Listed records Block Start

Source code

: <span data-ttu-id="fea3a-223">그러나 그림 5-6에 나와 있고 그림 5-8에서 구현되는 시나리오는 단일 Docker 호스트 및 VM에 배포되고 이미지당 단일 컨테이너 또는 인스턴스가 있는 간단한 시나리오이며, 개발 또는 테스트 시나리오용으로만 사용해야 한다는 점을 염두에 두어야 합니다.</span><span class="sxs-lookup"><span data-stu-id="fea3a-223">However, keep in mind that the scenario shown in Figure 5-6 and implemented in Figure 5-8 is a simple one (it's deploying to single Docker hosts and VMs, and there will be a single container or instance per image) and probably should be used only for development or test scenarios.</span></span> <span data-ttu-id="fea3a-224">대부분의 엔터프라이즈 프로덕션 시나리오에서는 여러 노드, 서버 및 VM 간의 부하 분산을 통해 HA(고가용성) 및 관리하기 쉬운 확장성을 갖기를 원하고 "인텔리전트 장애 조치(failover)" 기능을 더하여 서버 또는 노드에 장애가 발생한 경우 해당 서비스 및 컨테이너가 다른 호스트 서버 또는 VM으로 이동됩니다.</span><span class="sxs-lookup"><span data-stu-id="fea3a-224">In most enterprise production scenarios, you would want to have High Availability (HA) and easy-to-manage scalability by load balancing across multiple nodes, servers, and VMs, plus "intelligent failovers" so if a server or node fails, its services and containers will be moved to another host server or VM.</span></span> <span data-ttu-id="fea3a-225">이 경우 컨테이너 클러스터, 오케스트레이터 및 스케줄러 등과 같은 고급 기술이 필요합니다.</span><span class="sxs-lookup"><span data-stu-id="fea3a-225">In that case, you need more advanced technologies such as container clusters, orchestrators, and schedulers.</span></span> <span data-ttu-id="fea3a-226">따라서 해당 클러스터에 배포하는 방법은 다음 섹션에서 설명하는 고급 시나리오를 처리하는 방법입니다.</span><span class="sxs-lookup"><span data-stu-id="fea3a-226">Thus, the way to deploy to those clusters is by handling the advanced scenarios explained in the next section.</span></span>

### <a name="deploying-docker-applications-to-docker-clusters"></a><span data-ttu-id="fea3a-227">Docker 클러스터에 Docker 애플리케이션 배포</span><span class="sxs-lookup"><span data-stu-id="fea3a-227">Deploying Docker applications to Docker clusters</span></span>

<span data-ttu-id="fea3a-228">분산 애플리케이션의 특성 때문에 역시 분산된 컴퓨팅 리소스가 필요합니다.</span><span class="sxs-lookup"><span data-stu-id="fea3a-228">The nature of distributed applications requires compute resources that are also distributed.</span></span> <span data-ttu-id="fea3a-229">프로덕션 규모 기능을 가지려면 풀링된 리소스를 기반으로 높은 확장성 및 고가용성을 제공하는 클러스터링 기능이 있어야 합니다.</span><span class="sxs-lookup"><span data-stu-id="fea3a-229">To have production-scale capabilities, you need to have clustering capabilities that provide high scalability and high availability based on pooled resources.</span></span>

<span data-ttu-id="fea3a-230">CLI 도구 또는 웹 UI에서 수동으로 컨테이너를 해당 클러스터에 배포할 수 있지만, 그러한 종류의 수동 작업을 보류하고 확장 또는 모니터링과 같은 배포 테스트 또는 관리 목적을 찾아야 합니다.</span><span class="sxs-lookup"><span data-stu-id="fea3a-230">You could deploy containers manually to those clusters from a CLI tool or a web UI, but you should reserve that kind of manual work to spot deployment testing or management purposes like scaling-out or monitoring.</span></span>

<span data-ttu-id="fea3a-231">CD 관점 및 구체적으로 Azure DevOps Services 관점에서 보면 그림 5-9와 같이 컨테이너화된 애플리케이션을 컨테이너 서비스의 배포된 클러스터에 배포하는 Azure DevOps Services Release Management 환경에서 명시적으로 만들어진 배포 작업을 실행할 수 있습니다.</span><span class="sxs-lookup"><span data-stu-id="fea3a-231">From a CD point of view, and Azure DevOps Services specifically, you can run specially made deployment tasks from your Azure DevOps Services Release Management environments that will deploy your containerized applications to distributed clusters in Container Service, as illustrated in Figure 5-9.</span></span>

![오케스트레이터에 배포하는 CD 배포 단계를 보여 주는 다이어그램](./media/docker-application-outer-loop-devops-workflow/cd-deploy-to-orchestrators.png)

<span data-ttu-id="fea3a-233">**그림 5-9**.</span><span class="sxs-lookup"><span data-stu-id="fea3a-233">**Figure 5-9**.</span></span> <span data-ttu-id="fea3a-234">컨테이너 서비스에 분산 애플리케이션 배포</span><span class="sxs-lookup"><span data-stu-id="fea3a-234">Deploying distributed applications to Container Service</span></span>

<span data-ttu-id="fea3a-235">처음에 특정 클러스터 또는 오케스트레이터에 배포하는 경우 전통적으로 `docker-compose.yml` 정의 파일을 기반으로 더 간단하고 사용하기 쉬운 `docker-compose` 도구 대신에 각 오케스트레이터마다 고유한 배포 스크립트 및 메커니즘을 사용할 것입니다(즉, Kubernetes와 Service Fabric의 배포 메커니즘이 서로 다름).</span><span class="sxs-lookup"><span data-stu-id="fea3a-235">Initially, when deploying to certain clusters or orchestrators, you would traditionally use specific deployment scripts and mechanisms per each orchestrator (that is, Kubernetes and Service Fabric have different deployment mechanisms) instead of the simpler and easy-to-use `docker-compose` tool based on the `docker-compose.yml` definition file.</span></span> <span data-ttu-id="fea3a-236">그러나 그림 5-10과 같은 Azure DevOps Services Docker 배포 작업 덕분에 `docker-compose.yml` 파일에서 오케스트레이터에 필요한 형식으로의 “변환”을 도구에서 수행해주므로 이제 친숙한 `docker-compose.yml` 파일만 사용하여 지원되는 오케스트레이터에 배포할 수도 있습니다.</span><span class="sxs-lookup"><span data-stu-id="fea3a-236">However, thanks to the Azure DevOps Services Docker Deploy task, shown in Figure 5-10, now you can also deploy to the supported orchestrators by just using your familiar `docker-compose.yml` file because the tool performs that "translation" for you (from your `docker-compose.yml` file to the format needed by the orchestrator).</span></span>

Listed records Block End

Task prompt → Edit the material so that "Azure DevOps Services" becomes "Azure Pipelines" everywhere it appears, and change nothing else.

Answer box →
Source code

: <span data-ttu-id="fea3a-223">그러나 그림 5-6에 나와 있고 그림 5-8에서 구현되는 시나리오는 단일 Docker 호스트 및 VM에 배포되고 이미지당 단일 컨테이너 또는 인스턴스가 있는 간단한 시나리오이며, 개발 또는 테스트 시나리오용으로만 사용해야 한다는 점을 염두에 두어야 합니다.</span><span class="sxs-lookup"><span data-stu-id="fea3a-223">However, keep in mind that the scenario shown in Figure 5-6 and implemented in Figure 5-8 is a simple one (it's deploying to single Docker hosts and VMs, and there will be a single container or instance per image) and probably should be used only for development or test scenarios.</span></span> <span data-ttu-id="fea3a-224">대부분의 엔터프라이즈 프로덕션 시나리오에서는 여러 노드, 서버 및 VM 간의 부하 분산을 통해 HA(고가용성) 및 관리하기 쉬운 확장성을 갖기를 원하고 "인텔리전트 장애 조치(failover)" 기능을 더하여 서버 또는 노드에 장애가 발생한 경우 해당 서비스 및 컨테이너가 다른 호스트 서버 또는 VM으로 이동됩니다.</span><span class="sxs-lookup"><span data-stu-id="fea3a-224">In most enterprise production scenarios, you would want to have High Availability (HA) and easy-to-manage scalability by load balancing across multiple nodes, servers, and VMs, plus "intelligent failovers" so if a server or node fails, its services and containers will be moved to another host server or VM.</span></span> <span data-ttu-id="fea3a-225">이 경우 컨테이너 클러스터, 오케스트레이터 및 스케줄러 등과 같은 고급 기술이 필요합니다.</span><span class="sxs-lookup"><span data-stu-id="fea3a-225">In that case, you need more advanced technologies such as container clusters, orchestrators, and schedulers.</span></span> <span data-ttu-id="fea3a-226">따라서 해당 클러스터에 배포하는 방법은 다음 섹션에서 설명하는 고급 시나리오를 처리하는 방법입니다.</span><span class="sxs-lookup"><span data-stu-id="fea3a-226">Thus, the way to deploy to those clusters is by handling the advanced scenarios explained in the next section.</span></span>

### <a name="deploying-docker-applications-to-docker-clusters"></a><span data-ttu-id="fea3a-227">Docker 클러스터에 Docker 애플리케이션 배포</span><span class="sxs-lookup"><span data-stu-id="fea3a-227">Deploying Docker applications to Docker clusters</span></span>

<span data-ttu-id="fea3a-228">분산 애플리케이션의 특성 때문에 역시 분산된 컴퓨팅 리소스가 필요합니다.</span><span class="sxs-lookup"><span data-stu-id="fea3a-228">The nature of distributed applications requires compute resources that are also distributed.</span></span> <span data-ttu-id="fea3a-229">프로덕션 규모 기능을 가지려면 풀링된 리소스를 기반으로 높은 확장성 및 고가용성을 제공하는 클러스터링 기능이 있어야 합니다.</span><span class="sxs-lookup"><span data-stu-id="fea3a-229">To have production-scale capabilities, you need to have clustering capabilities that provide high scalability and high availability based on pooled resources.</span></span>

<span data-ttu-id="fea3a-230">CLI 도구 또는 웹 UI에서 수동으로 컨테이너를 해당 클러스터에 배포할 수 있지만, 그러한 종류의 수동 작업을 보류하고 확장 또는 모니터링과 같은 배포 테스트 또는 관리 목적을 찾아야 합니다.</span><span class="sxs-lookup"><span data-stu-id="fea3a-230">You could deploy containers manually to those clusters from a CLI tool or a web UI, but you should reserve that kind of manual work to spot deployment testing or management purposes like scaling-out or monitoring.</span></span>

<span data-ttu-id="fea3a-231">CD 관점 및 구체적으로 Azure Pipelines 관점에서 보면 그림 5-9와 같이 컨테이너화된 애플리케이션을 컨테이너 서비스의 배포된 클러스터에 배포하는 Azure Pipelines Release Management 환경에서 명시적으로 만들어진 배포 작업을 실행할 수 있습니다.</span><span class="sxs-lookup"><span data-stu-id="fea3a-231">From a CD point of view, and Azure Pipelines specifically, you can run specially made deployment tasks from your Azure Pipelines Release Management environments that will deploy your containerized applications to distributed clusters in Container Service, as illustrated in Figure 5-9.</span></span>

![오케스트레이터에 배포하는 CD 배포 단계를 보여 주는 다이어그램](./media/docker-application-outer-loop-devops-workflow/cd-deploy-to-orchestrators.png)

<span data-ttu-id="fea3a-233">**그림 5-9**.</span><span class="sxs-lookup"><span data-stu-id="fea3a-233">**Figure 5-9**.</span></span> <span data-ttu-id="fea3a-234">컨테이너 서비스에 분산 애플리케이션 배포</span><span class="sxs-lookup"><span data-stu-id="fea3a-234">Deploying distributed applications to Container Service</span></span>

<span data-ttu-id="fea3a-235">처음에 특정 클러스터 또는 오케스트레이터에 배포하는 경우 전통적으로 `docker-compose.yml` 정의 파일을 기반으로 더 간단하고 사용하기 쉬운 `docker-compose` 도구 대신에 각 오케스트레이터마다 고유한 배포 스크립트 및 메커니즘을 사용할 것입니다(즉, Kubernetes와 Service Fabric의 배포 메커니즘이 서로 다름).</span><span class="sxs-lookup"><span data-stu-id="fea3a-235">Initially, when deploying to certain clusters or orchestrators, you would traditionally use specific deployment scripts and mechanisms per each orchestrator (that is, Kubernetes and Service Fabric have different deployment mechanisms) instead of the simpler and easy-to-use `docker-compose` tool based on the `docker-compose.yml` definition file.</span></span> <span data-ttu-id="fea3a-236">그러나 그림 5-10과 같은 Azure Pipelines Docker 배포 작업 덕분에 `docker-compose.yml` 파일에서 오케스트레이터에 필요한 형식으로의 “변환”을 도구에서 수행해주므로 이제 친숙한 `docker-compose.yml` 파일만 사용하여 지원되는 오케스트레이터에 배포할 수도 있습니다.</span><span class="sxs-lookup"><span data-stu-id="fea3a-236">However, thanks to the Azure Pipelines Docker Deploy task, shown in Figure 5-10, now you can also deploy to the supported orchestrators by just using your familiar `docker-compose.yml` file because the tool performs that "translation" for you (from your `docker-compose.yml` file to the format needed by the orchestrator).</span></span>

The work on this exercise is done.